A nation that is afraid to let its people judge truth and falsehood in an open market, is a nation that is afraid of its people. - John F. Kennedy

As I mentioned at the top of this column, gold volume was very light yesterday, as a bit under 110,00 contracts net of all roll-overs were traded on the Comex. The preliminary open interest numbers was 4,926 contracts.

Gold's final open interest number for Wednesday's trading showed an increase of 2,844 contracts...and based on the price action, Ted isn't reading much into it, as it could have been spreads put on in the far months. Wednesday's preliminary open interest number showed a healthy increase of 9,910 contracts...so a drop down to 2,844 is quite respectable.

Net volume in silver yesterday was around 55,000 contracts...which is the lowest number I've seen since the 2009 Christmas holidays. The preliminary open interest number for silver was a rather large 3,726 contracts.

Wednesday's final open interest number for silver showed a smallish increase of 1,745 contracts...which is a nice drop from the preliminary number which showed an increase of 5,291. This, too, is probably spread related.

The backwardation situation in silver showed that the premiums widened out by about a penny in the near delivery months yesterday.

Both silver and gold did very little in Far East trading during their Friday...but moments before the London open, both metals got a little friskier...and two attempts by gold to break through the $1,500 price barrier in early London trading were hammered flat by a not-for-profit trader. Volume is the smallest for this time of day that I can remember...especially in gold. So it's obvious that the high-frequency traders are nowhere to be found at the moment.

If this sort of action continues, it could make for a very interesting trading day going forward...so I await the New York open with some interest. Today's Commitment of Traders Report will be of interest as well.

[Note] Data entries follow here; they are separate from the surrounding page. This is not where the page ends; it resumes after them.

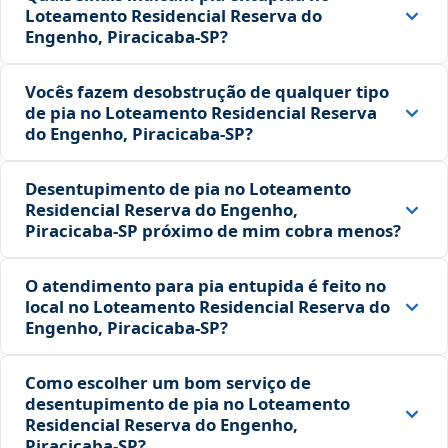
Loteamento Residencial Reserva do
Engenho, Piracicaba‑SP?
Vocês fazem desobstrução de qualquer tipo
de pia no Loteamento Residencial Reserva
do Engenho, Piracicaba‑SP?
Desentupimento de pia no Loteamento
Residencial Reserva do Engenho,
Piracicaba‑SP próximo de mim cobra menos?
O atendimento para pia entupida é feito no
local no Loteamento Residencial Reserva do
Engenho, Piracicaba‑SP?
Como escolher um bom serviço de
desentupimento de pia no Loteamento
Residencial Reserva do Engenho,
Piracicaba‑SP?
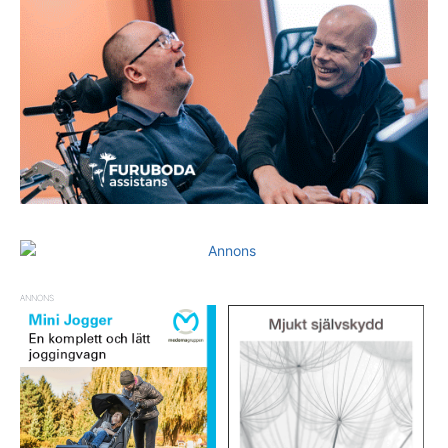
ANNONS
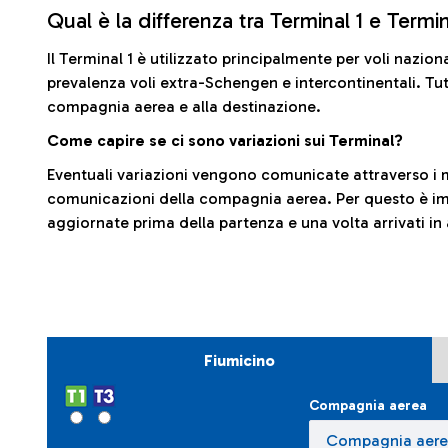
Qual è la differenza tra Terminal 1 e Termi
Il Terminal 1 è utilizzato principalmente per voli nazion
prevalenza voli extra-Schengen e intercontinentali. Tut
compagnia aerea e alla destinazione.
Come capire se ci sono variazioni sui Terminal?
Eventuali variazioni vengono comunicate attraverso i m
comunicazioni della compagnia aerea. Per questo è imp
aggiornate prima della partenza e una volta arrivati in
Fiumicino
Compagnia aerea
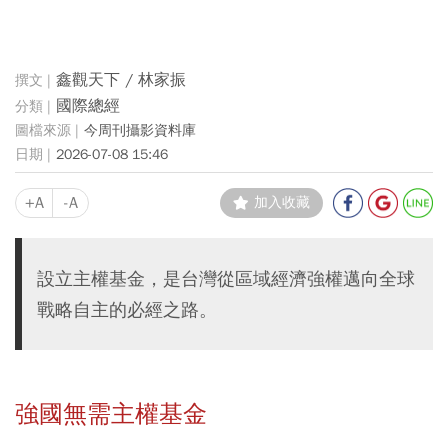
鑫觀天下 / 林家振
國際總經
今周刊攝影資料庫
2026-07-08 15:46
+A
-A
加入收藏
設立主權基金，是台灣從區域經濟強權邁向全球
戰略自主的必經之路。
強國無需主權基金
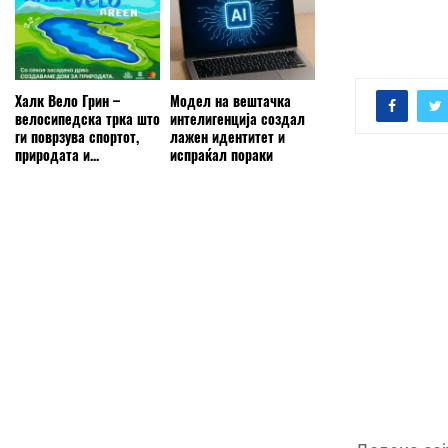
Халк Вело Грин –
Модел на вештачка
велосипедска трка што
интелигенција создал
ги поврзува спортот,
лажен идентитет и
природата и...
испраќал пораки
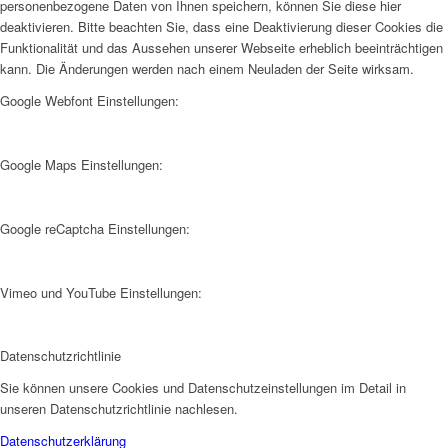
personenbezogene Daten von Ihnen speichern, können Sie diese hier
deaktivieren. Bitte beachten Sie, dass eine Deaktivierung dieser Cookies die
Funktionalität und das Aussehen unserer Webseite erheblich beeinträchtigen
kann. Die Änderungen werden nach einem Neuladen der Seite wirksam.
Google Webfont Einstellungen:
Google Maps Einstellungen:
Google reCaptcha Einstellungen:
Vimeo und YouTube Einstellungen:
Datenschutzrichtlinie
Sie können unsere Cookies und Datenschutzeinstellungen im Detail in
unseren Datenschutzrichtlinie nachlesen.
Datenschutzerklärung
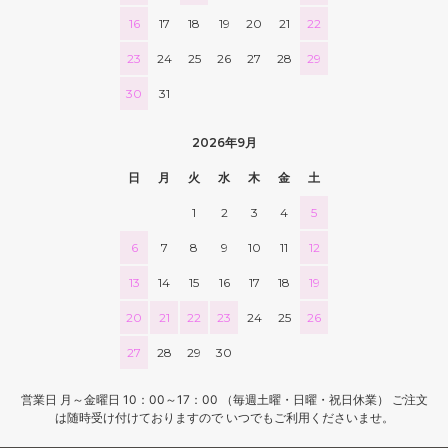
130
78,260円(税込86,086円)
16
17
18
19
20
21
22
140
23
24
25
26
27
28
29
84,280円(税込92,708円)
30
31
150
90,300円(税込99,330円)
2026年9月
160
96,320円(税込105,952円)
日
月
火
水
木
金
土
170
1
2
3
4
5
102,340円(税込112,574円)
6
7
8
9
10
11
12
180
108,360円(税込119,196円)
13
14
15
16
17
18
19
40
20
21
22
23
24
25
26
43,000円(税込47,300円)
27
28
29
30
50
43,000円(税込47,300円)
営業日 月～金曜日 10：00～17：00 （毎週土曜・日曜・祝日休業） ご注文
60
は随時受け付けておりますので いつでもご利用くださいませ。
43,000円(税込47,300円)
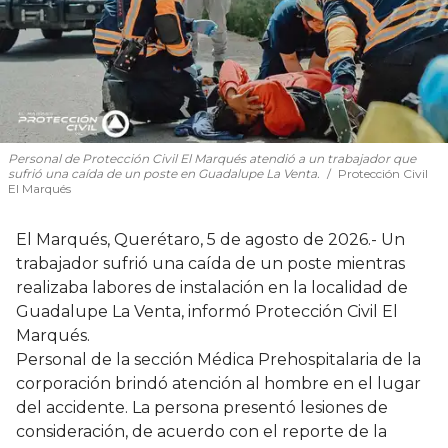
Personal de Protección Civil El Marqués atendió a un trabajador que
sufrió una caída de un poste en Guadalupe La Venta.
Protección Civil
El Marqués
El Marqués, Querétaro, 5 de agosto de 2026.- Un
trabajador sufrió una caída de un poste mientras
realizaba labores de instalación en la localidad de
Guadalupe La Venta, informó Protección Civil El
Marqués.
Personal de la sección Médica Prehospitalaria de la
corporación brindó atención al hombre en el lugar
del accidente. La persona presentó lesiones de
consideración, de acuerdo con el reporte de la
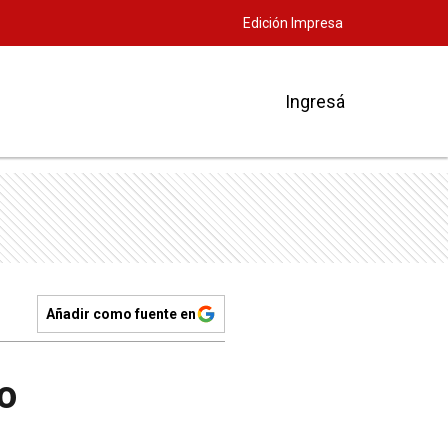
Edición Impresa
Ingresá
Añadir como fuente en
o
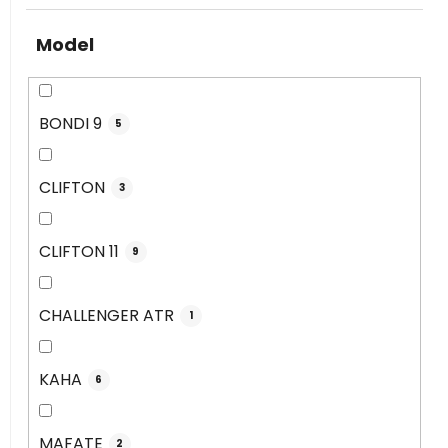
Model
BONDI 9
5
CLIFTON
3
CLIFTON 11
9
CHALLENGER ATR
1
KAHA
6
MAFATE
2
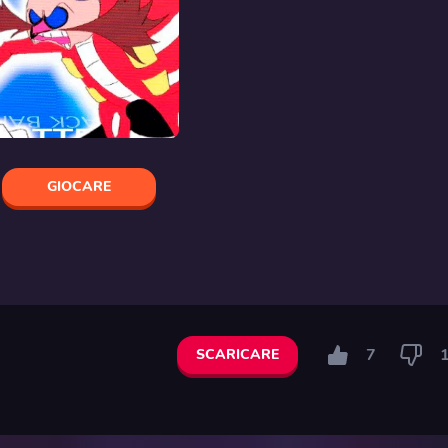
GIOCARE
7
SCARICARE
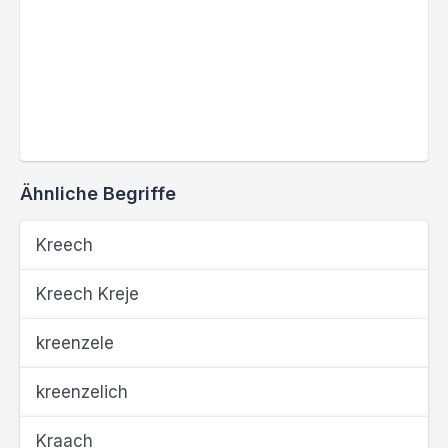
Ähnliche Begriffe
Kreech
Kreech Kreje
kreenzele
kreenzelich
Kraach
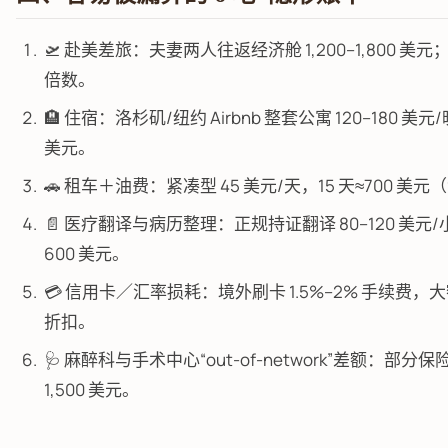
🛫 赴美差旅：夫妻两人往返经济舱 1,200–1,800 
倍数。
🏨 住宿：洛杉矶/纽约 Airbnb 整套公寓 120–180 美元/晚，
美元。
🚗 租车＋油费：紧凑型 45 美元/天，15 天≈700 美
📄 医疗翻译与病历整理：正规持证翻译 80–120 美元/
600 美元。
💳 信用卡／汇率损耗：境外刷卡 1.5%–2% 手续费，
折扣。
🩺 麻醉科与手术中心“out-of-network”差额：部分
1,500 美元。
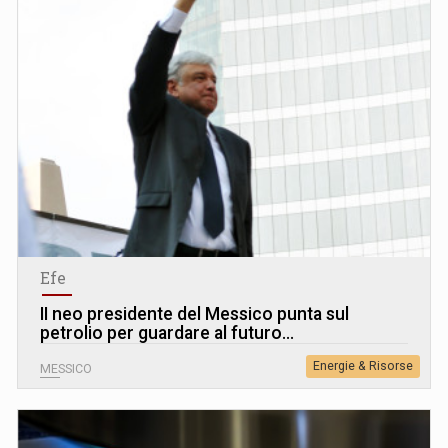
Efe
II neo presidente del Messico punta sul
petrolio per guardare al futuro...
Energie & Risorse
MESSICO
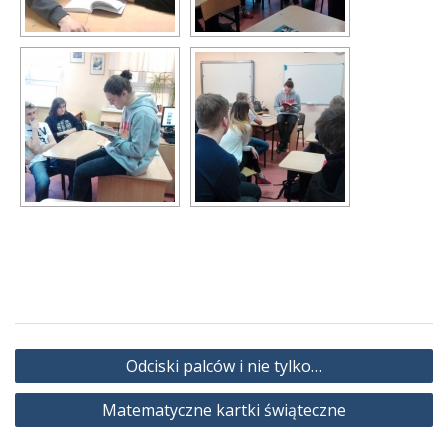
Nawigacja
Odciski palców i nie tylko…
wpisu
Matematyczne kartki świąteczne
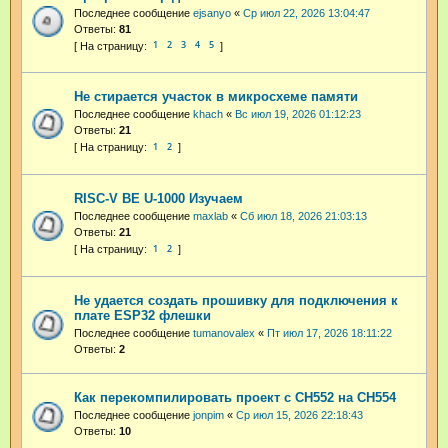
Последнее сообщение
ejsanyo
«
Ср июл 22, 2026 13:04:47
Ответы:
81
1
2
3
4
5
Не стирается участок в микросхеме памяти
Последнее сообщение
khach
«
Вс июл 19, 2026 01:12:23
Ответы:
21
1
2
RISC-V BE U-1000 Изучаем
Последнее сообщение
maxlab
«
Сб июл 18, 2026 21:03:13
Ответы:
21
1
2
Не удается создать прошивку для подключения к
плате ESP32 флешки
Последнее сообщение
tumanovalex
«
Пт июл 17, 2026 18:11:22
Ответы:
2
Как перекомпилировать проект с CH552 на CH554
Последнее сообщение
jonpim
«
Ср июл 15, 2026 22:18:43
Ответы:
10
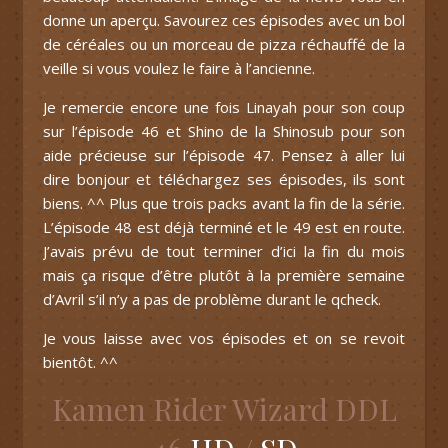
donne un aperçu. Savourez ces épisodes avec un bol
de céréales ou un morceau de pizza réchauffé de la
veille si vous voulez le faire à l’ancienne.
Je remercie encore une fois Linayah pour son coup
sur l’épisode 46 et Shino de la Shinosub pour son
aide précieuse sur l’épisode 47. Pensez à aller lui
dire bonjour et téléchargez ses épisodes, ils sont
biens. ^^ Plus que trois packs avant la fin de la série.
L’épisode 48 est déjà terminé et le 49 est en route.
J’avais prévu de tout terminer d’ici la fin du mois
mais ça risque d’être plutôt à la première semaine
d’Avril s’il n’y a pas de problème durant le qcheck.
Je vous laisse avec vos épisodes et on se revoit
bientôt. ^^
Kamen Rider Wizard DDL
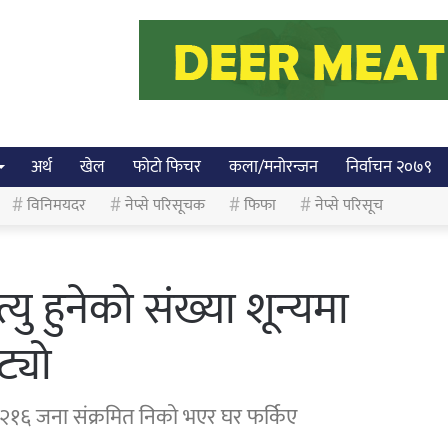
अर्थ
खेल
फोटो फिचर
कला/मनोरन्जन
निर्वाचन २०७९
विनिमयदर
नेप्से परिसूचक
फिफा
नेप्से परिसूच
यु हुनेको संख्या शून्यमा
ट्यो
 २१६ जना संक्रमित निको भएर घर फर्किए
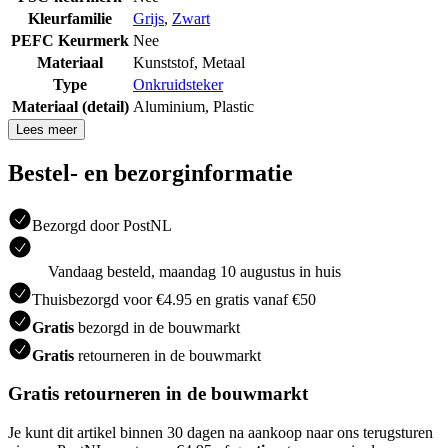
Kleurfamilie
Grijs
,
Zwart
PEFC Keurmerk
Nee
Materiaal
Kunststof
,
Metaal
Type
Onkruidsteker
Materiaal (detail)
Aluminium
,
Plastic
Lees meer
Bestel- en bezorginformatie
Bezorgd door PostNL
Vandaag besteld, maandag 10 augustus in huis
Thuisbezorgd voor €4.95 en gratis vanaf €50
Gratis
bezorgd in de bouwmarkt
Gratis
retourneren in de bouwmarkt
Gratis retourneren in de bouwmarkt
Je kunt dit artikel binnen 30 dagen na aankoop naar ons terugsturen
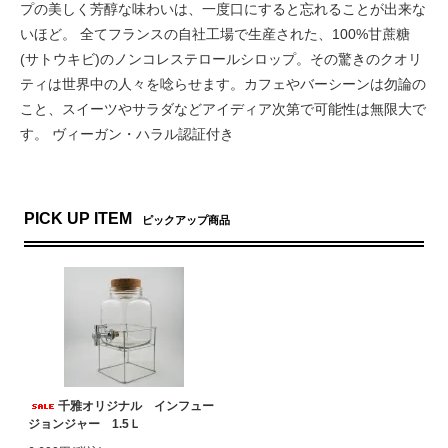
プの美しく芳醇な味わいは、一度口にすると忘れることが出来な
いほど。 全てフランスの自社工場で生産された、100%甘蔗糖
(サトウキビ)のノンコレステロールシロップ。その驚きのクオリ
ティは世界中の人々を唸らせます。​カフェやバーシーンは勿論の
こと、スイーツやサラダなどアイディア次第で可能性は無限大で
す。 ヴィーガン・ハラル認証付き
PICK UP ITEM
ピックアップ商品
千雅オリジナル インフュー
ジョンジャー 1.5Ｌ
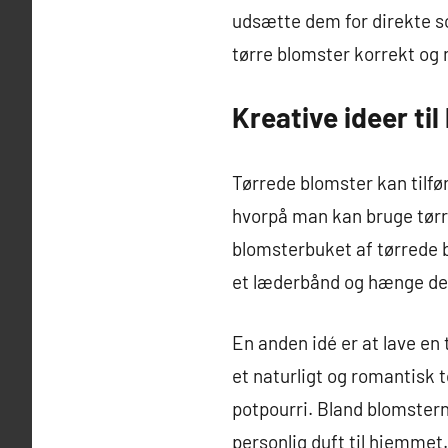
udsætte dem for direkte sol
tørre blomster korrekt og 
Kreative ideer ti
Tørrede blomster kan tilfø
hvorpå man kan bruge tørre
blomsterbuket af tørrede 
et læderbånd og hænge de
En anden idé er at lave en
et naturligt og romantisk 
potpourri. Bland blomstern
personlig duft til hjemmet.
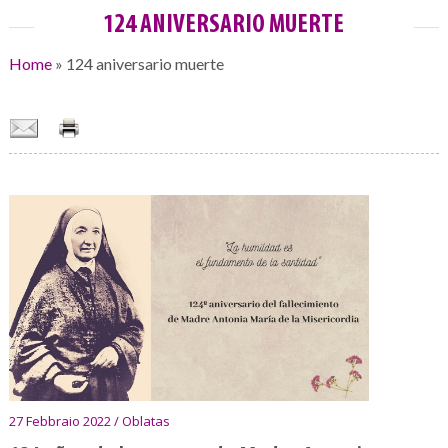
124 ANIVERSARIO MUERTE
Home
»
124 aniversario muerte
27 Febbraio 2022 / Oblatas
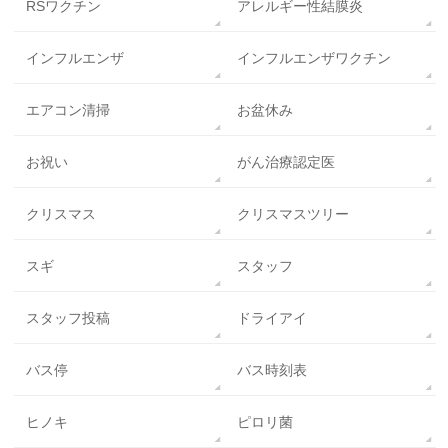
RSワクチン
アレルギー性結膜炎
インフルエンザ
インフルエンザワクチン
エアコン清掃
お盆休み
お祝い
がん治療認定医
クリスマス
クリスマスツリー
スギ
スタッフ
スタッフ投稿
ドライアイ
バス停
バス時刻表
ヒノキ
ピロリ菌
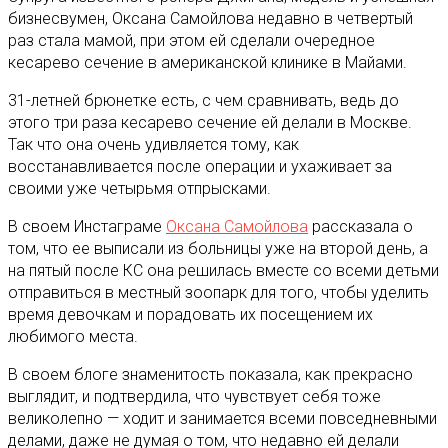
бизнесвумен, Оксана Самойлова недавно в четвертый
раз стала мамой, при этом ей сделали очередное
кесарево сечение в американской клинике в Майами.
31-летней брюнетке есть, с чем сравнивать, ведь до
этого три раза кесарево сечение ей делали в Москве.
Так что она очень удивляется тому, как
восстанавливается после операции и ухаживает за
своими уже четырьмя отпрысками.
В своем Инстаграме
Оксана Самойлова
рассказала о
том, что ее выписали из больницы уже на второй день, а
на пятый после КС она решилась вместе со всеми детьми
отправиться в местный зоопарк для того, чтобы уделить
время девочкам и порадовать их посещением их
любимого места.
В своем блоге знаменитость показала, как прекрасно
выглядит, и подтвердила, что чувствует себя тоже
великолепно — ходит и занимается всеми повседневными
делами, даже не думая о том, что недавно ей делали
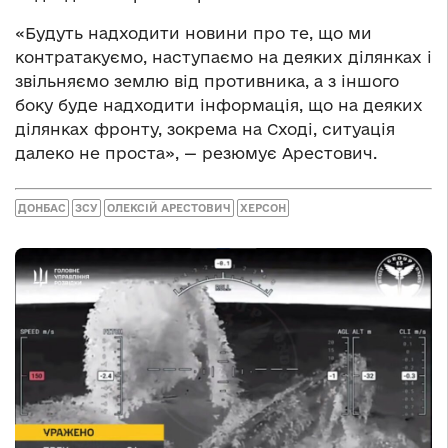
«Будуть надходити новини про те, що ми
контратакуємо, наступаємо на деяких ділянках і
звільняємо землю від противника, а з іншого
боку буде надходити інформація, що на деяких
ділянках фронту, зокрема на Сході, ситуація
далеко не проста», — резюмує Арестович.
ДОНБАС
ЗСУ
ОЛЕКСІЙ АРЕСТОВИЧ
ХЕРСОН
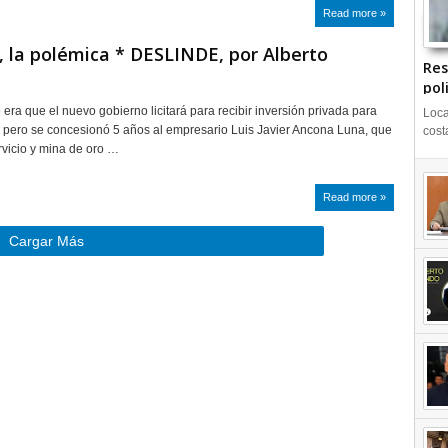
Read more »
 la polémica * DESLINDE, por Alberto
Res
pol
era que el nuevo gobierno licitará para recibir inversión privada para
Loca
 pero se concesionó 5 años al empresario Luis Javier Ancona Luna, que
cost
vicio y mina de oro …
Read more »
Cargar Más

There's still time left to either readjust your portfolio...or get fully invested in the continuing major up-leg of this bull market in both silver and gold...and I respectfully suggest that you take a trial subscription to either Casey Research's International Speculator [junior gold and silver exploration companies], or BIG GOLD [large producers], with all our best [and current] recommendations...as well as the archives. A subscription to the International Speculator also includes a free subscription to BIG GOLD as well. And don't forget that our 90-day guarantee of satisfaction is in effect for both publications.

A note in closing here...I've been as sick as a dog while I've been working on this report. I don't know why I toughed it out when I really should have been in bed. If I feel like this on Friday night...I probably won't be doing a Saturday column. And if there is one, it will be short as I can make it...and very, very late!

I hope your weekend goes well...and I'll see you here tomorrow...maybe.